## Task to carry out
Reproduce the entries word for word, starting with their first line and continuing through the line that contains "At how many categories does at least one series exceed 201618?", with both of those lines included.
(Beginning of Information given)
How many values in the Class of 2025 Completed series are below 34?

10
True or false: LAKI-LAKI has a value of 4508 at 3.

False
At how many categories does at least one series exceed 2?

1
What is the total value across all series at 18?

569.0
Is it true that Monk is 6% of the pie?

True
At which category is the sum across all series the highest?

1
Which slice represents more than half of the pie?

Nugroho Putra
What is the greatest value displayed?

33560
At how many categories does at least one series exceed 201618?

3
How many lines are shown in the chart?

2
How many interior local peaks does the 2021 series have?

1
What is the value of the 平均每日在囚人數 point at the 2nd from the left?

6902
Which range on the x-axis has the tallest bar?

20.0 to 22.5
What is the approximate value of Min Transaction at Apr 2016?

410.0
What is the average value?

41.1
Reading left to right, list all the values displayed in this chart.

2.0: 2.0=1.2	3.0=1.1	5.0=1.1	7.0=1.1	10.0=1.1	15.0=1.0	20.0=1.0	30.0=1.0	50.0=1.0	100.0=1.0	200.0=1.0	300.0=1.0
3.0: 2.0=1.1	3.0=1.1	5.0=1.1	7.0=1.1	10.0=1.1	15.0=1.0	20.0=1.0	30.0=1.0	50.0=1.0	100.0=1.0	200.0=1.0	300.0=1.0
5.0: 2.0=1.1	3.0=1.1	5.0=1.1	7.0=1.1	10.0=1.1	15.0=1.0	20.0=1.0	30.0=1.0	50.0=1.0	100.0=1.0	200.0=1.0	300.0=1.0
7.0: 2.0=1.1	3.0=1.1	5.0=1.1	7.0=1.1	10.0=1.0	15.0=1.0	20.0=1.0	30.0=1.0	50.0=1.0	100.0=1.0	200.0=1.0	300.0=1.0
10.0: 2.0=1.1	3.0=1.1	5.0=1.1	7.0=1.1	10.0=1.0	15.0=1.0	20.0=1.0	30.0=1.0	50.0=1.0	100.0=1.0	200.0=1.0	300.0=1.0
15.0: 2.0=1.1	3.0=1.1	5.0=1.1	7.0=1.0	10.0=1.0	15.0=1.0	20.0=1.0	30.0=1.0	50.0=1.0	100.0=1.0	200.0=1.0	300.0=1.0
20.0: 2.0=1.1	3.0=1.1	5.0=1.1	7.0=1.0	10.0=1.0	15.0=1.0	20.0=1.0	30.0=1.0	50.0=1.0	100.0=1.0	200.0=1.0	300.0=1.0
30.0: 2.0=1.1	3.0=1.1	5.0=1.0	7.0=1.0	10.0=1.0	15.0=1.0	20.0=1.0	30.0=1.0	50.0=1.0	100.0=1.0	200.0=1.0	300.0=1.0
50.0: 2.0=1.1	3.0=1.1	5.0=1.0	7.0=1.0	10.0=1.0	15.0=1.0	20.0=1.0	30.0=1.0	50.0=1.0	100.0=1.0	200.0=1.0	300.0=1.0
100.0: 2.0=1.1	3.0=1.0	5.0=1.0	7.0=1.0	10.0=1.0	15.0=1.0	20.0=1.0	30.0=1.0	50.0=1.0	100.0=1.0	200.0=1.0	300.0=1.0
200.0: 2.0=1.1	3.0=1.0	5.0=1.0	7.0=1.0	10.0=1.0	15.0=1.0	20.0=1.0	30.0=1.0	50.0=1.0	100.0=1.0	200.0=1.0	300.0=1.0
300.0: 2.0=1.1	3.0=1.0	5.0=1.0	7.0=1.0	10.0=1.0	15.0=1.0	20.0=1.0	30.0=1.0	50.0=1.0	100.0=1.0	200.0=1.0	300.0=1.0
(End of Information given)
## Solved exercise
How many values in the Class of 2025 Completed series are below 34?

10
True or false: LAKI-LAKI has a value of 4508 at 3.

False
At how many categories does at least one series exceed 2?

1
What is the total value across all series at 18?

569.0
Is it true that Monk is 6% of the pie?

True
At which category is the sum across all series the highest?

1
Which slice represents more than half of the pie?

Nugroho Putra
What is the greatest value displayed?

33560
At how many categories does at least one series exceed 201618?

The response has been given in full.